Most of the team’s days were spent reading and summarising. (“Vast quantities of paperwork. It wouldn’t make compelling television.”) The team also interviewed the doctor, now 89, who had been at the crime scene. “He remembered every particular from that day,” says Smith. “He said: ‘In my career all my life and seen a lot of dead bodies but that’s the only one that had been murdered. That haunts you.’”
A Pattern of Violence
Headley’s previous convictions seemed to leave little doubt of his guilt. After the 1967 murder, he had moved, and in 1977 he had pleaded guilty to raping two elderly women, again in their own homes. His victims’ disturbing statements from that previous case gave some idea into the victim’s last moments.
“He menaced to strangle one and he threatened to smother the other with a pillow,” says Smith. Both women resisted. Though Headley was initially sentenced to life, he challenged the verdict, supported by a mental health professional who stated that Headley was not behaving normally. “It went from a life sentence to less time,” says Smith.
Closing the Case
Smith was present at Headley’s arrest. “I knew what he looked like, I knew he was going to be 92, and I also knew how compelling the proof was,” she says. The team were concerned that the arrest would trigger a medical incident. “We were uncovering the most hidden truth he’d kept hidden for sixty years,” says Smith.

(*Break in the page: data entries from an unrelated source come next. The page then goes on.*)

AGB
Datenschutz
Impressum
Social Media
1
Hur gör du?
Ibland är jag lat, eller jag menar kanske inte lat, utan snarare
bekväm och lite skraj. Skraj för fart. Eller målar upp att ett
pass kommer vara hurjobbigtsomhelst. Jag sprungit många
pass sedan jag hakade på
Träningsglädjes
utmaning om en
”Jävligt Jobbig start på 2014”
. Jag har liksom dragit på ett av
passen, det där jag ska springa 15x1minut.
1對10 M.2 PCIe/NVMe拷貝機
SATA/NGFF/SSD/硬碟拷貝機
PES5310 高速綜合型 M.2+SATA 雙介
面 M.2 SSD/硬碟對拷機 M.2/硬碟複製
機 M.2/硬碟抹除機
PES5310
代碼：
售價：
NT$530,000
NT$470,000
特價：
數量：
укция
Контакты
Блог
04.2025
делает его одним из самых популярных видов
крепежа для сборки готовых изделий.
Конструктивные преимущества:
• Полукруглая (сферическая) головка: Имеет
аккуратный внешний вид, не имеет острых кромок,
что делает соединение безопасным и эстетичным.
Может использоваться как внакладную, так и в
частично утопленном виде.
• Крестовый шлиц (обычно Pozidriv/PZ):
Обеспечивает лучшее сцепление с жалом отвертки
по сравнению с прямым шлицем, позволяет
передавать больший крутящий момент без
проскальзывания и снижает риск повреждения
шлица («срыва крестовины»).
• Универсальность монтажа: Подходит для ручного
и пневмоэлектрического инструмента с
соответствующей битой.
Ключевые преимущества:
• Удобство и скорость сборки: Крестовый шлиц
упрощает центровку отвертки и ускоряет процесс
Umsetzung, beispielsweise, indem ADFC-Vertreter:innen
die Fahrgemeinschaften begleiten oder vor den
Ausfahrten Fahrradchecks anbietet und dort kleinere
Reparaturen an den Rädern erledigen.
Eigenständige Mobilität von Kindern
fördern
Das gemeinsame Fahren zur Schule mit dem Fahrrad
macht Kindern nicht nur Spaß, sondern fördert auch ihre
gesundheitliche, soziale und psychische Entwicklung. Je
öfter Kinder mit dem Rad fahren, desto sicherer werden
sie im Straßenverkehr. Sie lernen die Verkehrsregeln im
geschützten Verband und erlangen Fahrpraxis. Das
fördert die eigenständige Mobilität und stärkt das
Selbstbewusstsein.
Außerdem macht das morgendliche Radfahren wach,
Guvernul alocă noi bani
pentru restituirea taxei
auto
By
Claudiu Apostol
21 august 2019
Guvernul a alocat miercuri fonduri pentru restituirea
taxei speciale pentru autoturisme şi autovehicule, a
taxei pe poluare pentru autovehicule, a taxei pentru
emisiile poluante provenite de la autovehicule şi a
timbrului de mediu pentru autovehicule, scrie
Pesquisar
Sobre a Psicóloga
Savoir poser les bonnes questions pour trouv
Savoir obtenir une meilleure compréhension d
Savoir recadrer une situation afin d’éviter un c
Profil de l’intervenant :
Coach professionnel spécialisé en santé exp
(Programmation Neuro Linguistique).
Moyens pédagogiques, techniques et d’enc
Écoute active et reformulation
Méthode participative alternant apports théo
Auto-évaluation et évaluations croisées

Yet everything was able to go ahead. The court case took place, and the victim’s living relative had been contacted by specialist officers. “Mary had believed it was never going to be solved,” says Smith. For the family, there had also been a sense of shame about the nature of the crime.
“Rape is often not reported now,” says Smith, “but in the 60s and 70s, how many older women would ever tell anyone this had happened?”
Headley was told at sentencing that, for all intents and purposes, he would remain incarcerated. He would spend his life behind bars.
A Lasting Impact
For Smith, it has been a special case. “It just feels distinct, I don’t know why,” she says. “With current investigations, the process is very reactive. With this case you’re proactive, the pressure is only from yourself. It started with me trying to get someone to take some interest of that box – and I was able to follow it right until the end.”
She is confident that it won’t be the last solved case. There are about 130 unsolved investigations in the archives. “We’ve got so much more to do,” she says. “We have a number of murders that we’re reviewing – we’re constantly submitting evidence to forensics and pursuing other lines of inquiry. We’ll be forever unlocking the past.”